── TEXT EXCERPT

More than half a century ago were the Parsis and Sindhis at each other’s throats in Bombay? A flashback to the events concerning the Cdr Kawas Nanavati murder case was published by The Free Press Journal (FPJ) on August 9, 2016, occasioned by the release of the film Rustom which is based on the incident (see "Nothing Parsi bu the name,” pg 37). The dramatis personae comprised the dashing Parsi naval officer, his English wife Sylvia and her playboy lover Prem Ahuja, a Sindhi businessman. A young lawyer named Ram Jethmalani (pictured), also a Sindhi, played a significant part, as did Russi Karanjia, the Parsi editor whose tabloid Blitz covered the happenings virtually frame by frame in an era when there was no television and long before the advent of social media.
According to Jethmalani, now a nonagenarian, it was a premeditated murder, an "open and shut case.” But "corruption set in very early in the case at the time of selection of the jurors. They had arranged that persons who are summoned as possible jurors had pro-Nanavati leanings. The saving grace was one honest guy. It was a perverse verdict,” he recalls, referring to the initial exoneration of the accused. The jury was later overruled by the sessions judge who, according to Jethmalani, was very clear in his mind that it was a case of murder.
The government of the day had become jittery lest the matter drive a wedge between the Sindhi and Parsi communities, Jethmalani told FPJ. He himself almost walked out because the prosecution strategy, which he had painstakingly prepared, was not followed by the public prosecutor. Having been hired by Ahuja’s sister Mamie, Jethmalani could only "assist” the public prosecutor, so his hands were tied.
At a much later date, after Nanavati had served three years of his sentence, Jethmalani claims he was instrumental in securing a pardon for him by way of a trade-off for a similar pardon given to a another prominent Sindhi businessman. According to FPJ, he helped "broker a cease fire” between the two "sniping minorities” thus defusing a case that he described as "a bomb.”

────

| PARTS OF THE EXERCISE |
**a.** Translate this sentence from the Nanavati case text into Spanish: "The jury was later overruled by the sessions judge who, according to Jethmalani, was very clear in his mind that it was a case of murder."
**b.** Please list every person mentioned by name in the Nanavati case text.
**c.** Turn the Nanavati case text's paragraph beginning "The government of the day had become jittery" into a short bulleted list that keeps its main facts.
Draw only on the Nanavati case text.

── EXTRACTED DATA

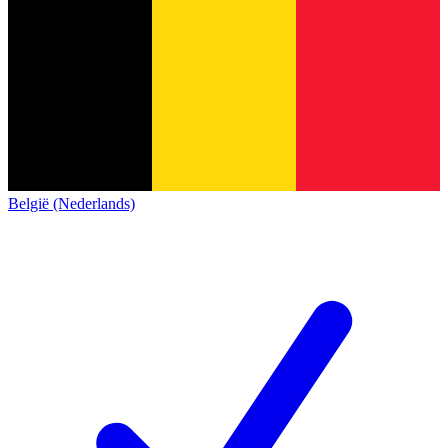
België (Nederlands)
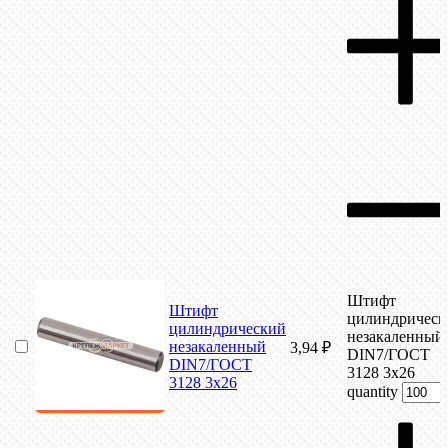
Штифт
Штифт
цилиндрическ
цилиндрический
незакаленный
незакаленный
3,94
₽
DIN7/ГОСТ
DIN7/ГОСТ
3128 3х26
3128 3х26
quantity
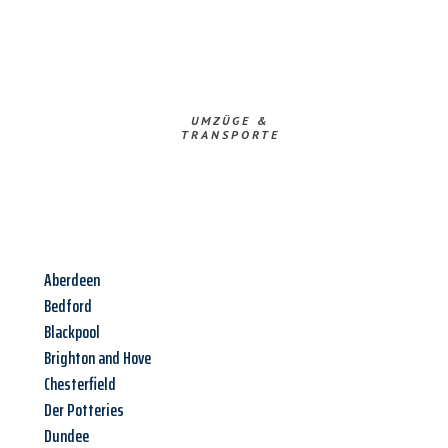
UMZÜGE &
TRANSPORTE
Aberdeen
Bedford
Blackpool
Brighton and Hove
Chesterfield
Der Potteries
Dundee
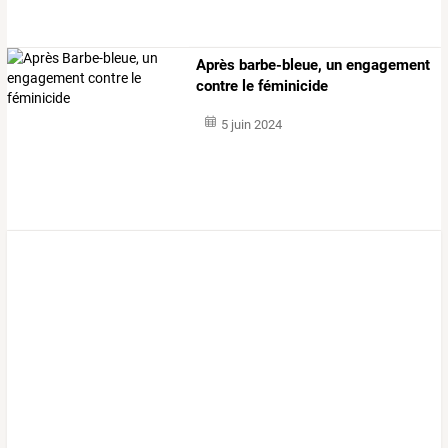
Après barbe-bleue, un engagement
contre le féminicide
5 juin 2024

────
── EXTRACTED DATA

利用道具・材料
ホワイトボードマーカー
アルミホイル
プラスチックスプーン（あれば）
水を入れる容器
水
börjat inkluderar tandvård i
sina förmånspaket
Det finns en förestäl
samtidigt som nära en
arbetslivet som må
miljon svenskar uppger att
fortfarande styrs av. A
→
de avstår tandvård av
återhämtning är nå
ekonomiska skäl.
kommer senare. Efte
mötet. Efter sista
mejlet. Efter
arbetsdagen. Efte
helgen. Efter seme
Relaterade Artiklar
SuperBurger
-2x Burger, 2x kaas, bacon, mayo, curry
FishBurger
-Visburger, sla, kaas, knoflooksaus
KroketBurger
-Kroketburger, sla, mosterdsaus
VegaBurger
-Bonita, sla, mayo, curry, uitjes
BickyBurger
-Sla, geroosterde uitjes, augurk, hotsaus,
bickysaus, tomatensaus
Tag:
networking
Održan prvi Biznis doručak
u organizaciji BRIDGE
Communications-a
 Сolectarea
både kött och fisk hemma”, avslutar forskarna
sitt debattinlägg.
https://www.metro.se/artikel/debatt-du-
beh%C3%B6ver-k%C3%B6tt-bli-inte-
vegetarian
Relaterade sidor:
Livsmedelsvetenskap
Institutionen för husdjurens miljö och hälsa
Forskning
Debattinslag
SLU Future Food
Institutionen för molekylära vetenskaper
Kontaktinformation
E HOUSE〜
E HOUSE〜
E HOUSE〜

────
── EXTRACTED DATA

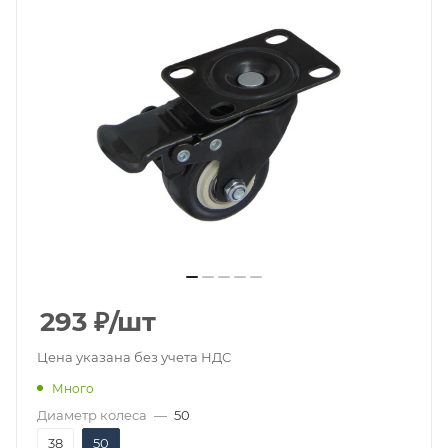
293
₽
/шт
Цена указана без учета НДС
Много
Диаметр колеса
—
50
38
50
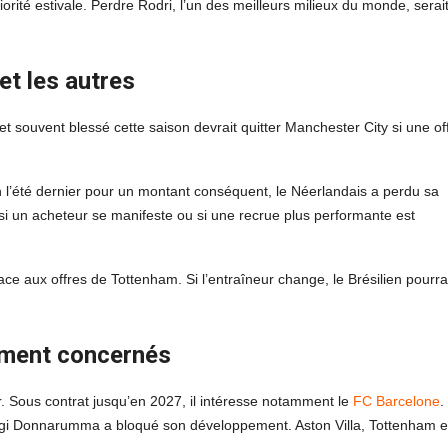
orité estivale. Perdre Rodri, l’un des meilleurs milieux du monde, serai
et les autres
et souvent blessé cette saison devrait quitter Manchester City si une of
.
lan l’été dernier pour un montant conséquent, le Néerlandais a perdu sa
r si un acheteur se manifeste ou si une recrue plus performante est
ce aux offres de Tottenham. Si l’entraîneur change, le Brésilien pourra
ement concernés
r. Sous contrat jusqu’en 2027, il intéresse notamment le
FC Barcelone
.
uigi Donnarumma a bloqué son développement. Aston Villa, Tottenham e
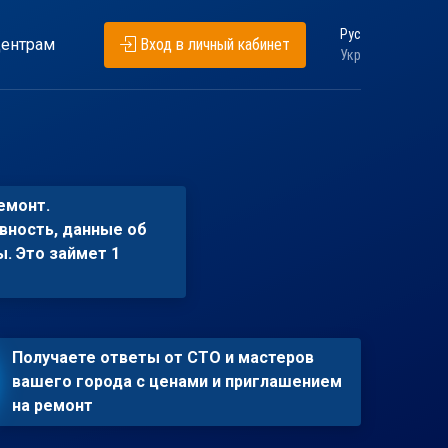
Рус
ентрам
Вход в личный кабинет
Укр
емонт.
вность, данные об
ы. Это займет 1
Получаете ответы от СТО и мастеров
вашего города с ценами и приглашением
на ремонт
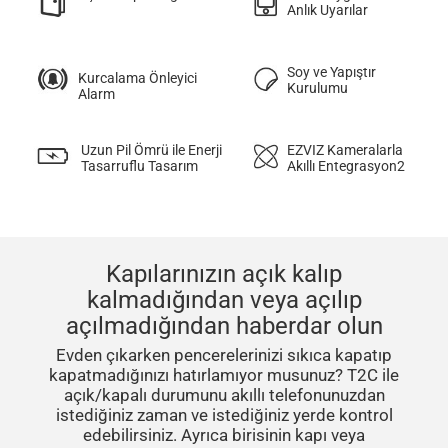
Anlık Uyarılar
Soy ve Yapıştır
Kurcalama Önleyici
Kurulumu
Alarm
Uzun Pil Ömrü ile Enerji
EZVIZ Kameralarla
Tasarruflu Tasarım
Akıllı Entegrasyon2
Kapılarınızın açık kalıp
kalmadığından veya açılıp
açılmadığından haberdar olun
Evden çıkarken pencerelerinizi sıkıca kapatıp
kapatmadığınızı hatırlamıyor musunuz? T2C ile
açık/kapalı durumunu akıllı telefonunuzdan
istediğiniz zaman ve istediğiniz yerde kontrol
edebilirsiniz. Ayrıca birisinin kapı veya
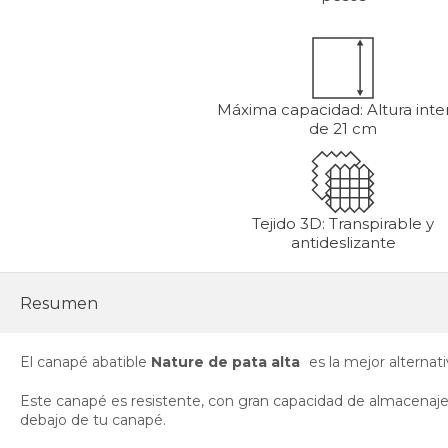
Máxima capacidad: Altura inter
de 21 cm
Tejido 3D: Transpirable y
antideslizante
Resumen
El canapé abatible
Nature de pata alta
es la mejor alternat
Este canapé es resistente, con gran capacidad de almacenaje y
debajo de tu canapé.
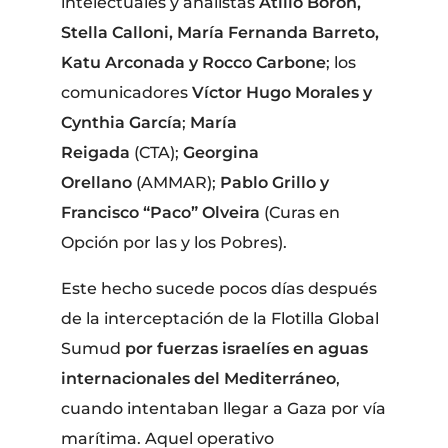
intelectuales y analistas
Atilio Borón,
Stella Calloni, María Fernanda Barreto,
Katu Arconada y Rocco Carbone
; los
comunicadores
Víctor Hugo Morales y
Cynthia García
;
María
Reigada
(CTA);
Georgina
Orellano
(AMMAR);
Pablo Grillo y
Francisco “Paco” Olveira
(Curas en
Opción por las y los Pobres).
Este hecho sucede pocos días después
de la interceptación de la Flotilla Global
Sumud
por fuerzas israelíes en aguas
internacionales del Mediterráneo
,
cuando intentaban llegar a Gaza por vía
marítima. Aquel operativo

────

| ANSWERS FOR THIS EXERCISE |
**a.** Más tarde, el jurado fue desautorizado por el juez de sesiones, quien, según Jethmalani, tenía muy claro en su mente que se trataba de un caso de asesinato.

**b.**
- Kawas Nanavati
- Sylvia
- Prem Ahuja
- Ram Jethmalani
- Russi Karanjia
- Mamie

**c.**
- The government feared the case would drive a wedge between the Sindhi and Parsi communities, Jethmalani told FPJ.
- Jethmalani almost walked out because the public prosecutor did not follow the prosecution strategy he had prepared.
- Hired by Ahuja's sister Mamie, he could only "assist" the public prosecutor, so his hands were tied.